>>

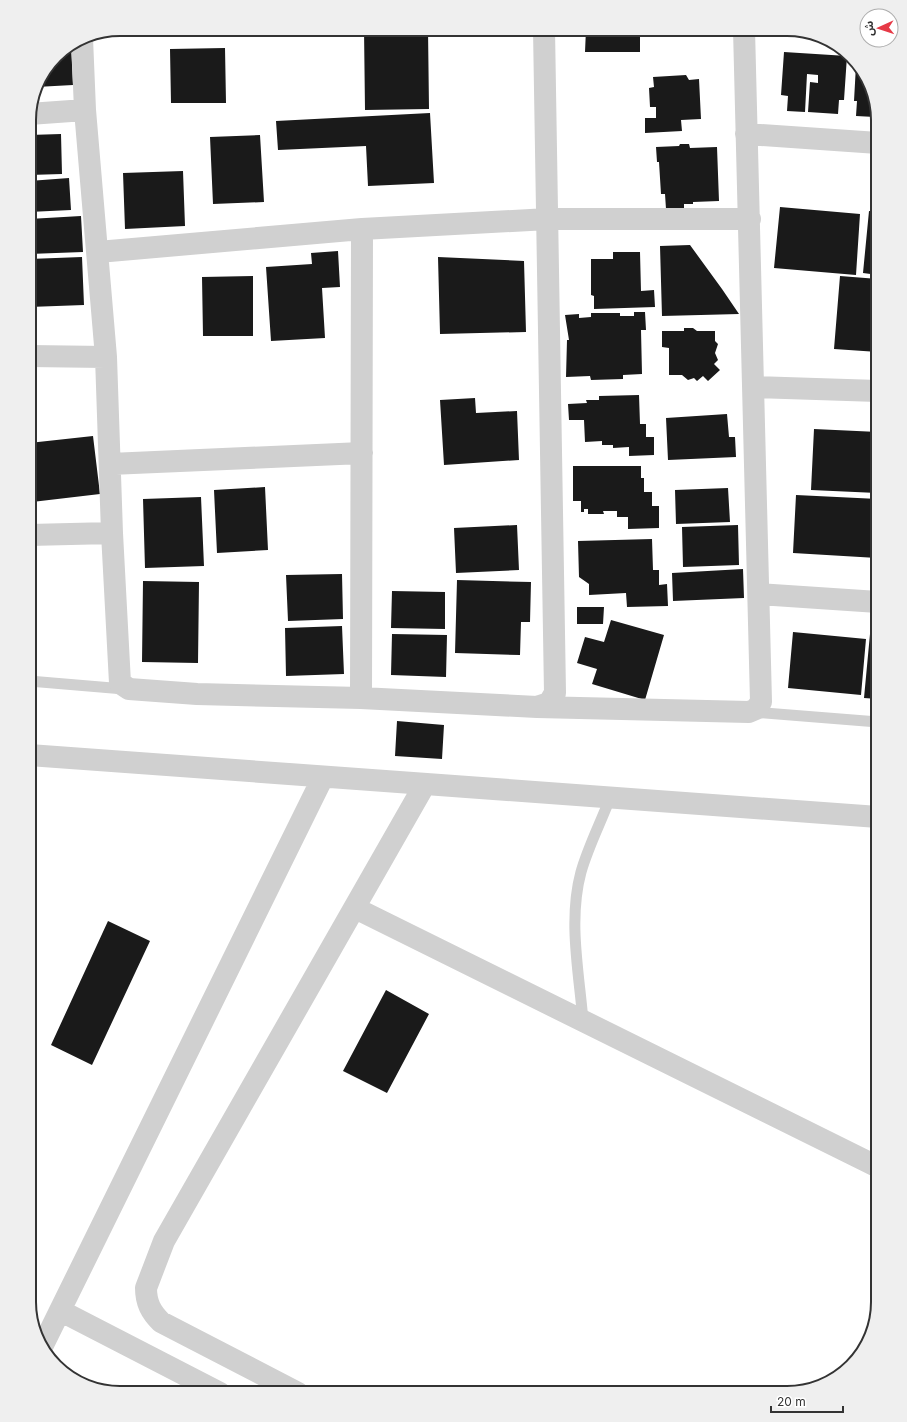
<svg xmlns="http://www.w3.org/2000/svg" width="907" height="1422" font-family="Inter,'Noto Sans Arabic',sans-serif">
  <rect width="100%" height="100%" fill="#fff"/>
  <path fill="#1a1a1a" d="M 364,29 L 428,29 L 429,109 L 365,110 Z
    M 586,29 L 640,29 L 640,52 L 585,52 Z
    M 71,45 L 73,85 L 36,87 L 38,80 L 56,55 Z
    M 225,48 L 226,103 L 171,103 L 170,49 Z
    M 784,52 L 847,56 L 844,100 L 839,100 L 838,114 L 808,112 L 810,82 L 818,83 L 818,75 L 807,74 L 805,112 L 787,111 L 788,96 L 781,95 Z
    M 856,65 L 869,79 L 875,109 L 875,117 L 856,116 L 857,101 L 854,101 Z
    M 686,75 L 689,80 L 699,79 L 701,119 L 681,120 L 682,131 L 645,133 L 645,118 L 656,118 L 656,107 L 650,107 L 649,88 L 654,87 L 653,77 Z
    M 430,113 L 434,183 L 368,186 L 366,146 L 278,150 L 276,121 Z
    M 61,134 L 62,174 L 29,175 L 29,135 Z
    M 260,135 L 264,202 L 213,204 L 210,137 Z
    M 680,144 L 689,144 L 690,148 L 717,147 L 719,201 L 693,202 L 693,204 L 684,204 L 684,208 L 666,209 L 665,194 L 661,194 L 659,162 L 657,162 L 656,147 L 679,146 Z
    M 183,171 L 185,226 L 125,229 L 123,173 Z
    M 69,178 L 71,210 L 29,212 L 29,181 Z
    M 780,207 L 860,214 L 856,275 L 774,268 Z
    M 869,211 L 878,212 L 878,275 L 863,273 Z
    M 81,216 L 83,252 L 29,254 L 29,219 Z
    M 690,245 L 722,289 L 739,314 L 662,316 L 660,246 Z
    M 338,251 L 340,287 L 322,288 L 325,338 L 271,341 L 266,267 L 312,264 L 311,253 Z
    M 613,252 L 640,252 L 641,291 L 654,290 L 655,307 L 594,309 L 594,296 L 591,295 L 591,259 L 613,259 Z
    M 82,257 L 84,305 L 29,307 L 29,259 Z
    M 438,257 L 524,261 L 526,332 L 440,334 Z
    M 253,276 L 253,336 L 203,336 L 202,277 Z
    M 840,276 L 878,279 L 878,352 L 834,349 Z
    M 634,312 L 645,312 L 646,330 L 641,330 L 642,374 L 623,375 L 623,379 L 591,380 L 590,376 L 566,377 L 567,340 L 569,340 L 565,315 L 579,314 L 579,318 L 591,317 L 591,313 L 620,313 L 620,316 L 634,316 Z
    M 684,328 L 693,328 L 697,331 L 715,331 L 715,341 L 718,344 L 715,353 L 718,360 L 714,364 L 720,370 L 708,381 L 703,376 L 697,381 L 694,378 L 688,380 L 682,375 L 669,375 L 669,348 L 662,347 L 662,331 L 684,331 Z
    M 639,395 L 640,424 L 646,424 L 646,437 L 654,437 L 654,455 L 629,456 L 629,447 L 613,448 L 613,445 L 602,445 L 602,441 L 585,442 L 584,420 L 569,420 L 568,404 L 587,403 L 586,400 L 599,400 L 599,396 Z
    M 475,398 L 476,413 L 517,411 L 519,460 L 444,465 L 440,400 Z
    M 727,414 L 729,437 L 735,437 L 736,457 L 668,460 L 666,418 Z
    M 814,429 L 878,432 L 877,493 L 811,490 Z
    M 93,436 L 100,494 L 32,502 L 29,473 L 29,443 Z
    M 573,466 L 641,466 L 641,478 L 644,478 L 644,492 L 652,492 L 652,506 L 659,506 L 659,528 L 628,529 L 628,517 L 617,517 L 617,511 L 603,511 L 604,514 L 588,514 L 588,509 L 584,509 L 584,512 L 581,512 L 581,501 L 573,501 Z
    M 265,487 L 268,550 L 217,553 L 214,490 Z
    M 728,488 L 730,522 L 676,524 L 675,490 Z
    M 796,495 L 878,499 L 877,558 L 793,553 Z
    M 201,497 L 204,566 L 145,568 L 143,499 Z
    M 517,525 L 519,570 L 456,573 L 454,528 Z
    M 738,525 L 739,565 L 683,567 L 682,527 Z
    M 652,539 L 653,570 L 659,570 L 659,585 L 667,584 L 668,606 L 627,607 L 626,593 L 589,595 L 589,584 L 579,577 L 578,541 Z
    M 743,569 L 744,598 L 673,601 L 672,573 Z
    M 342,574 L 343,619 L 288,621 L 286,575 Z
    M 457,580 L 531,582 L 530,622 L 521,622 L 520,655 L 455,653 Z
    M 29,581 L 32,628 L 29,628 Z
    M 143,581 L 199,582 L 198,663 L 142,662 Z
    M 392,591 L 445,592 L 445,629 L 391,628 Z
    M 577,607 L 604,607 L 603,624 L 577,624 Z
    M 611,620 L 664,635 L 645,700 L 592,684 L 597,669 L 577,663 L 585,637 L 604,642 Z
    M 342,626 L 344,674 L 286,676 L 285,628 Z
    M 793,632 L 866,639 L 861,695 L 788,688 Z
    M 392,634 L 447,635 L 446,677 L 391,675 Z
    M 870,634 L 878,635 L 878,699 L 864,698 Z
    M 397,721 L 444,725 L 442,759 L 395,756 Z
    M 108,921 L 150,941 L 92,1065 L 51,1045 Z
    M 386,990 L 429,1014 L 387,1093 L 343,1071 Z"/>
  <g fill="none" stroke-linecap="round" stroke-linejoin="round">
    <path stroke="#d0d0d0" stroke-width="11" d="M 29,681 L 124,689
      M 752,712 L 878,722
      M 583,1021 C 579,972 568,920 581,872 C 588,847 601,822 610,798"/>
    <path stroke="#d0d0d0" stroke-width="22" d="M 82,38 L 85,110 L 106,357 L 112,533 L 120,683 L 129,689 L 197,694 L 361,698 L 537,707 L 549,703 L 555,693 L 544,29
      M 29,114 L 85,110
      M 746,134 L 878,143
      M 98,252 L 362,229 L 548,219 L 750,219
      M 29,356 L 106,357
      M 754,387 L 878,391
      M 110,464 L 362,453
      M 29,535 L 112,533
      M 759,594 L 878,602
      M 361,698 L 362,229
      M 537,707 L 749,712 L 756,709 L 761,702 L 744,29
      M 29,755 L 878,817
      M 355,908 L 878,1167
      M 61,1311 L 220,1393
      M 42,1347 L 323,777
      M 298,1393 L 161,1322 C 151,1312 146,1303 146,1288 L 164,1241 L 425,784"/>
  </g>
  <path d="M0 0H907V1422H0ZM120 36H787A84 84 0 0 1 871 120V1302A84 84 0 0 1 787 1386H120A84 84 0 0 1 36 1302V120A84 84 0 0 1 120 36Z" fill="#efefef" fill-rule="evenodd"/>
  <path fill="none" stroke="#333" stroke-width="2" d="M120 36H787A84 84 0 0 1 871 120V1302A84 84 0 0 1 787 1386H120A84 84 0 0 1 36 1302V120A84 84 0 0 1 120 36Z"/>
  <g transform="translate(879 28) rotate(267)"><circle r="19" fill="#ffffff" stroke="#adadad"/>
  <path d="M0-3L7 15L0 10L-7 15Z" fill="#e63946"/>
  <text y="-6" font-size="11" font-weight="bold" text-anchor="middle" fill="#333333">ش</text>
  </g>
  <path d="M771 1406v6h72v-6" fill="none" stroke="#333333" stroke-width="2"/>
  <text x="777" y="1406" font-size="12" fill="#333333" stroke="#ffffff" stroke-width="3" paint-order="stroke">20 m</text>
</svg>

<<

### Task instructions
Print out the entries once more, unchanged. No pictures.

### Exercise result
<svg xmlns="http://www.w3.org/2000/svg" width="907" height="1422" font-family="Inter,'Noto Sans Arabic',sans-serif">
  <rect width="100%" height="100%" fill="#fff"/>
  <path fill="#1a1a1a" d="M 364,29 L 428,29 L 429,109 L 365,110 Z
    M 586,29 L 640,29 L 640,52 L 585,52 Z
    M 71,45 L 73,85 L 36,87 L 38,80 L 56,55 Z
    M 225,48 L 226,103 L 171,103 L 170,49 Z
    M 784,52 L 847,56 L 844,100 L 839,100 L 838,114 L 808,112 L 810,82 L 818,83 L 818,75 L 807,74 L 805,112 L 787,111 L 788,96 L 781,95 Z
    M 856,65 L 869,79 L 875,109 L 875,117 L 856,116 L 857,101 L 854,101 Z
    M 686,75 L 689,80 L 699,79 L 701,119 L 681,120 L 682,131 L 645,133 L 645,118 L 656,118 L 656,107 L 650,107 L 649,88 L 654,87 L 653,77 Z
    M 430,113 L 434,183 L 368,186 L 366,146 L 278,150 L 276,121 Z
    M 61,134 L 62,174 L 29,175 L 29,135 Z
    M 260,135 L 264,202 L 213,204 L 210,137 Z
    M 680,144 L 689,144 L 690,148 L 717,147 L 719,201 L 693,202 L 693,204 L 684,204 L 684,208 L 666,209 L 665,194 L 661,194 L 659,162 L 657,162 L 656,147 L 679,146 Z
    M 183,171 L 185,226 L 125,229 L 123,173 Z
    M 69,178 L 71,210 L 29,212 L 29,181 Z
    M 780,207 L 860,214 L 856,275 L 774,268 Z
    M 869,211 L 878,212 L 878,275 L 863,273 Z
    M 81,216 L 83,252 L 29,254 L 29,219 Z
    M 690,245 L 722,289 L 739,314 L 662,316 L 660,246 Z
    M 338,251 L 340,287 L 322,288 L 325,338 L 271,341 L 266,267 L 312,264 L 311,253 Z
    M 613,252 L 640,252 L 641,291 L 654,290 L 655,307 L 594,309 L 594,296 L 591,295 L 591,259 L 613,259 Z
    M 82,257 L 84,305 L 29,307 L 29,259 Z
    M 438,257 L 524,261 L 526,332 L 440,334 Z
    M 253,276 L 253,336 L 203,336 L 202,277 Z
    M 840,276 L 878,279 L 878,352 L 834,349 Z
    M 634,312 L 645,312 L 646,330 L 641,330 L 642,374 L 623,375 L 623,379 L 591,380 L 590,376 L 566,377 L 567,340 L 569,340 L 565,315 L 579,314 L 579,318 L 591,317 L 591,313 L 620,313 L 620,316 L 634,316 Z
    M 684,328 L 693,328 L 697,331 L 715,331 L 715,341 L 718,344 L 715,353 L 718,360 L 714,364 L 720,370 L 708,381 L 703,376 L 697,381 L 694,378 L 688,380 L 682,375 L 669,375 L 669,348 L 662,347 L 662,331 L 684,331 Z
    M 639,395 L 640,424 L 646,424 L 646,437 L 654,437 L 654,455 L 629,456 L 629,447 L 613,448 L 613,445 L 602,445 L 602,441 L 585,442 L 584,420 L 569,420 L 568,404 L 587,403 L 586,400 L 599,400 L 599,396 Z
    M 475,398 L 476,413 L 517,411 L 519,460 L 444,465 L 440,400 Z
    M 727,414 L 729,437 L 735,437 L 736,457 L 668,460 L 666,418 Z
    M 814,429 L 878,432 L 877,493 L 811,490 Z
    M 93,436 L 100,494 L 32,502 L 29,473 L 29,443 Z
    M 573,466 L 641,466 L 641,478 L 644,478 L 644,492 L 652,492 L 652,506 L 659,506 L 659,528 L 628,529 L 628,517 L 617,517 L 617,511 L 603,511 L 604,514 L 588,514 L 588,509 L 584,509 L 584,512 L 581,512 L 581,501 L 573,501 Z
    M 265,487 L 268,550 L 217,553 L 214,490 Z
    M 728,488 L 730,522 L 676,524 L 675,490 Z
    M 796,495 L 878,499 L 877,558 L 793,553 Z
    M 201,497 L 204,566 L 145,568 L 143,499 Z
    M 517,525 L 519,570 L 456,573 L 454,528 Z
    M 738,525 L 739,565 L 683,567 L 682,527 Z
    M 652,539 L 653,570 L 659,570 L 659,585 L 667,584 L 668,606 L 627,607 L 626,593 L 589,595 L 589,584 L 579,577 L 578,541 Z
    M 743,569 L 744,598 L 673,601 L 672,573 Z
    M 342,574 L 343,619 L 288,621 L 286,575 Z
    M 457,580 L 531,582 L 530,622 L 521,622 L 520,655 L 455,653 Z
    M 29,581 L 32,628 L 29,628 Z
    M 143,581 L 199,582 L 198,663 L 142,662 Z
    M 392,591 L 445,592 L 445,629 L 391,628 Z
    M 577,607 L 604,607 L 603,624 L 577,624 Z
    M 611,620 L 664,635 L 645,700 L 592,684 L 597,669 L 577,663 L 585,637 L 604,642 Z
    M 342,626 L 344,674 L 286,676 L 285,628 Z
    M 793,632 L 866,639 L 861,695 L 788,688 Z
    M 392,634 L 447,635 L 446,677 L 391,675 Z
    M 870,634 L 878,635 L 878,699 L 864,698 Z
    M 397,721 L 444,725 L 442,759 L 395,756 Z
    M 108,921 L 150,941 L 92,1065 L 51,1045 Z
    M 386,990 L 429,1014 L 387,1093 L 343,1071 Z"/>
  <g fill="none" stroke-linecap="round" stroke-linejoin="round">
    <path stroke="#d0d0d0" stroke-width="11" d="M 29,681 L 124,689
      M 752,712 L 878,722
      M 583,1021 C 579,972 568,920 581,872 C 588,847 601,822 610,798"/>
    <path stroke="#d0d0d0" stroke-width="22" d="M 82,38 L 85,110 L 106,357 L 112,533 L 120,683 L 129,689 L 197,694 L 361,698 L 537,707 L 549,703 L 555,693 L 544,29
      M 29,114 L 85,110
      M 746,134 L 878,143
      M 98,252 L 362,229 L 548,219 L 750,219
      M 29,356 L 106,357
      M 754,387 L 878,391
      M 110,464 L 362,453
      M 29,535 L 112,533
      M 759,594 L 878,602
      M 361,698 L 362,229
      M 537,707 L 749,712 L 756,709 L 761,702 L 744,29
      M 29,755 L 878,817
      M 355,908 L 878,1167
      M 61,1311 L 220,1393
      M 42,1347 L 323,777
      M 298,1393 L 161,1322 C 151,1312 146,1303 146,1288 L 164,1241 L 425,784"/>
  </g>
  <path d="M0 0H907V1422H0ZM120 36H787A84 84 0 0 1 871 120V1302A84 84 0 0 1 787 1386H120A84 84 0 0 1 36 1302V120A84 84 0 0 1 120 36Z" fill="#efefef" fill-rule="evenodd"/>
  <path fill="none" stroke="#333" stroke-width="2" d="M120 36H787A84 84 0 0 1 871 120V1302A84 84 0 0 1 787 1386H120A84 84 0 0 1 36 1302V120A84 84 0 0 1 120 36Z"/>
  <g transform="translate(879 28) rotate(267)"><circle r="19" fill="#ffffff" stroke="#adadad"/>
  <path d="M0-3L7 15L0 10L-7 15Z" fill="#e63946"/>
  <text y="-6" font-size="11" font-weight="bold" text-anchor="middle" fill="#333333">ش</text>
  </g>
  <path d="M771 1406v6h72v-6" fill="none" stroke="#333333" stroke-width="2"/>
  <text x="777" y="1406" font-size="12" fill="#333333" stroke="#ffffff" stroke-width="3" paint-order="stroke">20 m</text>
</svg>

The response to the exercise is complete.